Il rapporto di lavoro è
un rapporto che non dà diritto a una retribuzione, i servizi in
natura che egli riceve, cioè vitto e alloggio, sono parte integrante
dell’erogazione assistenziale, la quale si configura giuridicamente
come un atto di diritto pubblico. Il riassorbimento della
disoccupazione da parte del governo Hitler nei due anni successivi
viene realizzato affidandosi a questo strumento di ordine giuridico.
Il regime nazista si
vantò di avere riassorbito nel giro di due anni un numero di
disoccupati pari a circa 8 milioni; non bisogna dimenticare che circa
il 70 per cento dei posti di lavorocreati dalle politiche attive di
occupazione del regime nazista riguardava lavori che facevano parte
del grande programma di opere pubbliche di tipo infrastrutturale
(come le autostrade). La forza-lavoro così impiegata rientrava nel
quadro giuridico del lavoro obbligatorio (Pflichtarbeit).
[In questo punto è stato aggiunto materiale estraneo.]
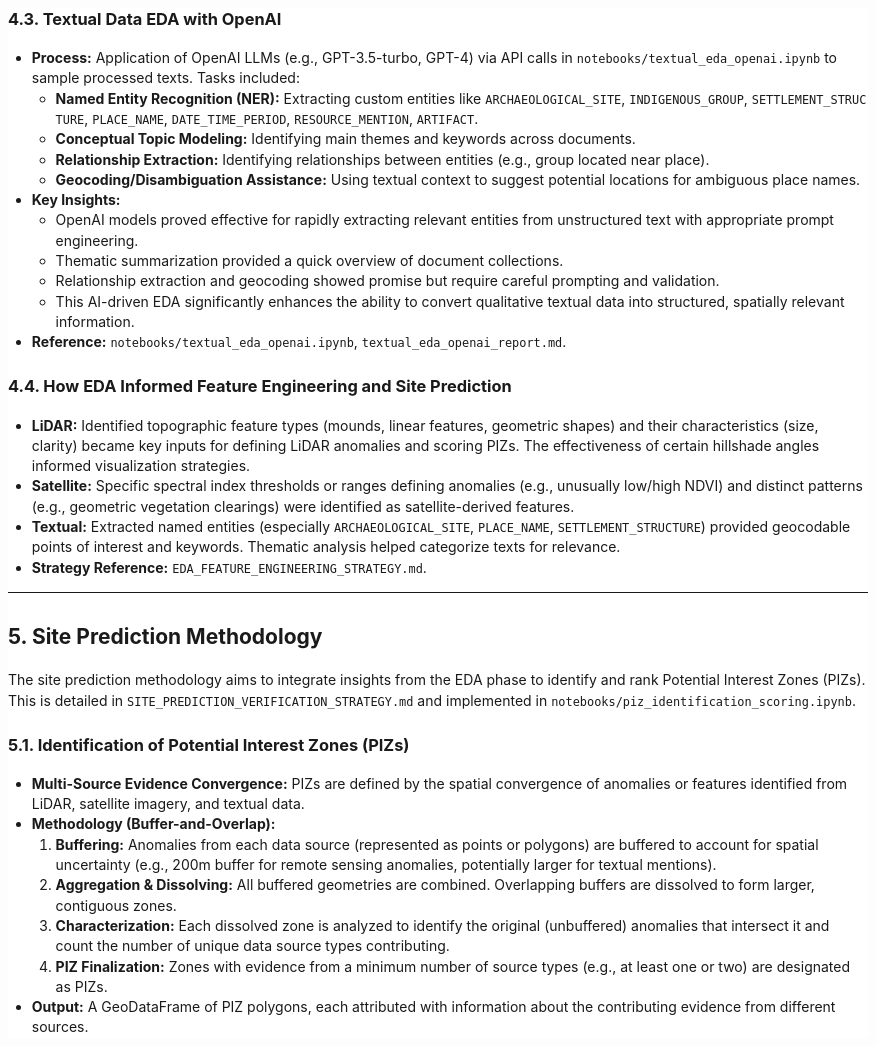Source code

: ### 4.3. Textual Data EDA with OpenAI
*   **Process:** Application of OpenAI LLMs (e.g., GPT-3.5-turbo, GPT-4) via API calls in `notebooks/textual_eda_openai.ipynb` to sample processed texts. Tasks included:
    *   **Named Entity Recognition (NER):** Extracting custom entities like `ARCHAEOLOGICAL_SITE`, `INDIGENOUS_GROUP`, `SETTLEMENT_STRUCTURE`, `PLACE_NAME`, `DATE_TIME_PERIOD`, `RESOURCE_MENTION`, `ARTIFACT`.
    *   **Conceptual Topic Modeling:** Identifying main themes and keywords across documents.
    *   **Relationship Extraction:** Identifying relationships between entities (e.g., group located near place).
    *   **Geocoding/Disambiguation Assistance:** Using textual context to suggest potential locations for ambiguous place names.
*   **Key Insights:**
    *   OpenAI models proved effective for rapidly extracting relevant entities from unstructured text with appropriate prompt engineering.
    *   Thematic summarization provided a quick overview of document collections.
    *   Relationship extraction and geocoding showed promise but require careful prompting and validation.
    *   This AI-driven EDA significantly enhances the ability to convert qualitative textual data into structured, spatially relevant information.
*   **Reference:** `notebooks/textual_eda_openai.ipynb`, `textual_eda_openai_report.md`.

### 4.4. How EDA Informed Feature Engineering and Site Prediction
*   **LiDAR:** Identified topographic feature types (mounds, linear features, geometric shapes) and their characteristics (size, clarity) became key inputs for defining LiDAR anomalies and scoring PIZs. The effectiveness of certain hillshade angles informed visualization strategies.
*   **Satellite:** Specific spectral index thresholds or ranges defining anomalies (e.g., unusually low/high NDVI) and distinct patterns (e.g., geometric vegetation clearings) were identified as satellite-derived features.
*   **Textual:** Extracted named entities (especially `ARCHAEOLOGICAL_SITE`, `PLACE_NAME`, `SETTLEMENT_STRUCTURE`) provided geocodable points of interest and keywords. Thematic analysis helped categorize texts for relevance.
*   **Strategy Reference:** `EDA_FEATURE_ENGINEERING_STRATEGY.md`.

---

## 5. Site Prediction Methodology

The site prediction methodology aims to integrate insights from the EDA phase to identify and rank Potential Interest Zones (PIZs). This is detailed in `SITE_PREDICTION_VERIFICATION_STRATEGY.md` and implemented in `notebooks/piz_identification_scoring.ipynb`.

### 5.1. Identification of Potential Interest Zones (PIZs)
*   **Multi-Source Evidence Convergence:** PIZs are defined by the spatial convergence of anomalies or features identified from LiDAR, satellite imagery, and textual data.
*   **Methodology (Buffer-and-Overlap):**
    1.  **Buffering:** Anomalies from each data source (represented as points or polygons) are buffered to account for spatial uncertainty (e.g., 200m buffer for remote sensing anomalies, potentially larger for textual mentions).
    2.  **Aggregation & Dissolving:** All buffered geometries are combined. Overlapping buffers are dissolved to form larger, contiguous zones.
    3.  **Characterization:** Each dissolved zone is analyzed to identify the original (unbuffered) anomalies that intersect it and count the number of unique data source types contributing.
    4.  **PIZ Finalization:** Zones with evidence from a minimum number of source types (e.g., at least one or two) are designated as PIZs.
*   **Output:** A GeoDataFrame of PIZ polygons, each attributed with information about the contributing evidence from different sources.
Questa è la ragione anche del crescente malcontento che si diffuse
tra questi lavoratori e che negli anni 1935-36 diede luogo a quello
che alcuni hanno definito un vero e proprio «ciclo di scioperi».
Furono segnalate dalle autorità di polizia e dagli organi del
partito nazista 260 fermate sul lavoro, la maggior parte delle quali
si verificarono nei cantieri per la costruzione delle autostrade o in
cantieri di altre opere pubbliche.
Gli scarsi dati a
disposizione relativi alle figure che hanno svolto un molo di
agitatori o di iniziatori
o di organizzatori di
queste fermate, mettono comunque in evidenza che la grande
maggioranza degli operai più attivi nelle protesta aveva dietro di
sé esperienze, sia pure brevi, di prigionia e di internamento nei
campi.
Militarizzazione
forzata
Questi elementi, e il
dato di fatto che la grande maggioranza dei lavoratori sono stati
avviati al lavoro in maniera più o meno coatta, rendono poco
credibile la tesi che il regime nazista sia stato un esempio molto
avanzato di keynesismo. Più esatto sarebbe dire che il regime
nazista ha combinato assieme alcune formule che potremmo chiamare
keynesiane (finanziamento di opere pubbliche per creare posti di
lavoro) con i meccanismi di tipo assistenziale ereditati dall’epoca
weimariana e con un sistema di coercizione e di repressione dentro il
quale il Lager è una componente essenziale della politica del
lavoro. Insomma l’erogazione di spesa pubblica per riassorbire
disoccupazione potè sussistere solo all'interno di un regime del
lavoro dove non solo sono sospese le variabili di mercato ma sussiste
una vastissima area in cui il lavoro è considerato al di fuori delle
regole del codice civile ed è un fattore affidato in buona parte
alla discrezionalità del potere esecutivo, cioè è un lavoro
militarizzato. Dunque l’atteggiamento prevalente del nazismo nei
confronti della classe operaia è quello che porta non alla sua
promozione e/o emancipazione ma alla sua militarizzazione.